Problem>
Your answer should be exactly the lines from the one that contains "Sottoscrizioni e segnalibri" through the final line of the entries below, and nothing else.

Start of Recorded data

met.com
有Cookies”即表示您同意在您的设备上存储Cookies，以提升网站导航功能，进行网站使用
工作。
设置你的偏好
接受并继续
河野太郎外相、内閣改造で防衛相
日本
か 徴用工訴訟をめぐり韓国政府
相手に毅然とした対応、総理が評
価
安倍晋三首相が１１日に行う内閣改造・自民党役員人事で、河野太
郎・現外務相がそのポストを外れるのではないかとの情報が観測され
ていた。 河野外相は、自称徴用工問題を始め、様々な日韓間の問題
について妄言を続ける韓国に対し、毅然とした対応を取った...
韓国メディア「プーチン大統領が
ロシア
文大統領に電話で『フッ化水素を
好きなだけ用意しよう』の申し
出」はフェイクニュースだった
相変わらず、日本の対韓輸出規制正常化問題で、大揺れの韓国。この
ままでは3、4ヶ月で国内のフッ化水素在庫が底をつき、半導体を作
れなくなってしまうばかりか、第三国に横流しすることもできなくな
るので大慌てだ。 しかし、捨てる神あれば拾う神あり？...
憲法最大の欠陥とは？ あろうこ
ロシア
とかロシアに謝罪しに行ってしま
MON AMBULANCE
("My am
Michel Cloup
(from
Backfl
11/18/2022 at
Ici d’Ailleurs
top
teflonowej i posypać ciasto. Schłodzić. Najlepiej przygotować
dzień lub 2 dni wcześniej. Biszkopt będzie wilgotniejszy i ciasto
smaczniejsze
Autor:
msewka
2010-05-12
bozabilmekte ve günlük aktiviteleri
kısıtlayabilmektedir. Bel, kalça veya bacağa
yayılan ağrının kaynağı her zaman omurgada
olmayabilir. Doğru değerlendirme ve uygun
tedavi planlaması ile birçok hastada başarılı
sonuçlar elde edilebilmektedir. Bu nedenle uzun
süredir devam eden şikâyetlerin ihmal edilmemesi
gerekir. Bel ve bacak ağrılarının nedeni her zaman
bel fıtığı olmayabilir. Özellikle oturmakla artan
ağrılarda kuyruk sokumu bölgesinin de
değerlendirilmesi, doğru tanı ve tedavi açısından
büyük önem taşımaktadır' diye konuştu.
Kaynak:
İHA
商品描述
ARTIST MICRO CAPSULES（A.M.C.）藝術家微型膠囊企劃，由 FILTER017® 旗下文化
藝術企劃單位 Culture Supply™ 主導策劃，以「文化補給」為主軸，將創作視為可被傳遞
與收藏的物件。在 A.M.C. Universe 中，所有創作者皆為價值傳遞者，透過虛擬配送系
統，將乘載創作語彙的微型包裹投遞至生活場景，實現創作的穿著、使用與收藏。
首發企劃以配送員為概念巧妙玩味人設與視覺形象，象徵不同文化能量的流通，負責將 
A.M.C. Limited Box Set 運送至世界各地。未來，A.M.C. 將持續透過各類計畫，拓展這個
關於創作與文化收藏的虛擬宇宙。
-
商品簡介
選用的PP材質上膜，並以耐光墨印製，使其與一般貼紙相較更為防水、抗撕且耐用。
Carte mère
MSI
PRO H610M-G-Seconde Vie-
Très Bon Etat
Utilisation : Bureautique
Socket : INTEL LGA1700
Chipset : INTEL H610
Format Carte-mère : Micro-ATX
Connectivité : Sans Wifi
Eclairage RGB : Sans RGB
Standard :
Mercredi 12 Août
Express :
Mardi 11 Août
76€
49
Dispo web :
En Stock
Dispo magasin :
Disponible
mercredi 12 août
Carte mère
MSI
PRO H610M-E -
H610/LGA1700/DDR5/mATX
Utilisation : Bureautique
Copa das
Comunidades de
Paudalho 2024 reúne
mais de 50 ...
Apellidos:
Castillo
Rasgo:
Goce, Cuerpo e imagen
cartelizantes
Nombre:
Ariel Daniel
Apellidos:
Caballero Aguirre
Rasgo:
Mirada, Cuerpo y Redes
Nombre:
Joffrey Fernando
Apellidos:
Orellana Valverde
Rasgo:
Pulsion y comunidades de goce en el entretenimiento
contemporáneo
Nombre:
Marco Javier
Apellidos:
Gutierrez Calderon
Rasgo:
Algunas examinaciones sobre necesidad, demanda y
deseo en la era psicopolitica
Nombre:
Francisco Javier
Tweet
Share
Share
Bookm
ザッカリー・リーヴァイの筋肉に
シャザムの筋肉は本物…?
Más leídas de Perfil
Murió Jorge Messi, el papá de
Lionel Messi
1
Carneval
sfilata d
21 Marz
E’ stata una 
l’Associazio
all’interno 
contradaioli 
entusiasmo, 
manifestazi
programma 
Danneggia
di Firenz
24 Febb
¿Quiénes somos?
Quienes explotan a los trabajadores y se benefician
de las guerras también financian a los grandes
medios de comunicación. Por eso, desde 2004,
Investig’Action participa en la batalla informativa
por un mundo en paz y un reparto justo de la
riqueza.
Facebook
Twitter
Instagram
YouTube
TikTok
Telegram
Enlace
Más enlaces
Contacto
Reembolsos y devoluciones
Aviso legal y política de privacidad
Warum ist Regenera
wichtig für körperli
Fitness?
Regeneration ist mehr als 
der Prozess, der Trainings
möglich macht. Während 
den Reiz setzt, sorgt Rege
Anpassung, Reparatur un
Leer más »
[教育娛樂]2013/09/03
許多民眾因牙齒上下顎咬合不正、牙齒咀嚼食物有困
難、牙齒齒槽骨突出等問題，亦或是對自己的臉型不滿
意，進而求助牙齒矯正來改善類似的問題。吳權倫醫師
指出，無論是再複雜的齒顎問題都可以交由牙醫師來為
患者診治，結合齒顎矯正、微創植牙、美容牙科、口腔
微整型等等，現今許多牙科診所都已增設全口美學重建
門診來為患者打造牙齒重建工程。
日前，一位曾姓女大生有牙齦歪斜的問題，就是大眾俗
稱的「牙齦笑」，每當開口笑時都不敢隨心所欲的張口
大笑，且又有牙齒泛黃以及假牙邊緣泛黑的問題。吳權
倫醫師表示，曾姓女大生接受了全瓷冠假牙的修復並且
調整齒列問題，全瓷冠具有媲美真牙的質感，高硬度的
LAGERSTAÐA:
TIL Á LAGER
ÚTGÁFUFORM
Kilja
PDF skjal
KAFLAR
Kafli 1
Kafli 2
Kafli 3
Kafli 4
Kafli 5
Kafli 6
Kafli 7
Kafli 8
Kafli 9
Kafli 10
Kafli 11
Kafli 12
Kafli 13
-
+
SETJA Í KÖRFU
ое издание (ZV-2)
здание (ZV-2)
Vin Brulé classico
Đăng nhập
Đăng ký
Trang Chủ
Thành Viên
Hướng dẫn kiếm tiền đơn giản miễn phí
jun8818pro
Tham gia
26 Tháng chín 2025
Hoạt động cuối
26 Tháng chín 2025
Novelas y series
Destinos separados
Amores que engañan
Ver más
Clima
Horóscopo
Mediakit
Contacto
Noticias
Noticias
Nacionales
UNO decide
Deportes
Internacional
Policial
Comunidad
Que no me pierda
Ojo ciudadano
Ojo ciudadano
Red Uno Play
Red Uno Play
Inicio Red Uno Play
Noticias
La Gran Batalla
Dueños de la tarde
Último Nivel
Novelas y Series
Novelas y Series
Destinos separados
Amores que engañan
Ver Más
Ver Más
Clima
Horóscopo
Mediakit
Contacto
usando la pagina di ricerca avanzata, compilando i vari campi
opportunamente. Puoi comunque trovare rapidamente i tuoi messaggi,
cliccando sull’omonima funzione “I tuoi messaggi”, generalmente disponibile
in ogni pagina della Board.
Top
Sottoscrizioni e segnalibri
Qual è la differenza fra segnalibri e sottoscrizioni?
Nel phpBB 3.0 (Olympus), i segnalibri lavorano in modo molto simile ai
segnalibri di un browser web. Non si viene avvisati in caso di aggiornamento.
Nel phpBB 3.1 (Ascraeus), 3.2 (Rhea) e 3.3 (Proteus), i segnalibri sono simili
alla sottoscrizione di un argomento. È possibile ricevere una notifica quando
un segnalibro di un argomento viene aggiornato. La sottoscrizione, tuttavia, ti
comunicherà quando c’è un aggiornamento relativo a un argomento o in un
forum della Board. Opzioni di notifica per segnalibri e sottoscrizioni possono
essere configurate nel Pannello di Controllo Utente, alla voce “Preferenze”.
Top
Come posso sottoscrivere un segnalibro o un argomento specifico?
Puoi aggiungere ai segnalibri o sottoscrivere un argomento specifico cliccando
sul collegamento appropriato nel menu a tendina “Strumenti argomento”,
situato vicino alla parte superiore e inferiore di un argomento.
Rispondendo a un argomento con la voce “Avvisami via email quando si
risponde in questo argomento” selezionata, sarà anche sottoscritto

End of Recorded data

Solution>
Sottoscrizioni e segnalibri
Qual è la differenza fra segnalibri e sottoscrizioni?
Nel phpBB 3.0 (Olympus), i segnalibri lavorano in modo molto simile ai
segnalibri di un browser web. Non si viene avvisati in caso di aggiornamento.
Nel phpBB 3.1 (Ascraeus), 3.2 (Rhea) e 3.3 (Proteus), i segnalibri sono simili
alla sottoscrizione di un argomento. È possibile ricevere una notifica quando
un segnalibro di un argomento viene aggiornato. La sottoscrizione, tuttavia, ti
comunicherà quando c’è un aggiornamento relativo a un argomento o in un
forum della Board. Opzioni di notifica per segnalibri e sottoscrizioni possono
essere configurate nel Pannello di Controllo Utente, alla voce “Preferenze”.
Top
Come posso sottoscrivere un segnalibro o un argomento specifico?
Puoi aggiungere ai segnalibri o sottoscrivere un argomento specifico cliccando
sul collegamento appropriato nel menu a tendina “Strumenti argomento”,
situato vicino alla parte superiore e inferiore di un argomento.
Rispondendo a un argomento con la voce “Avvisami via email quando si
risponde in questo argomento” selezionata, sarà anche sottoscritto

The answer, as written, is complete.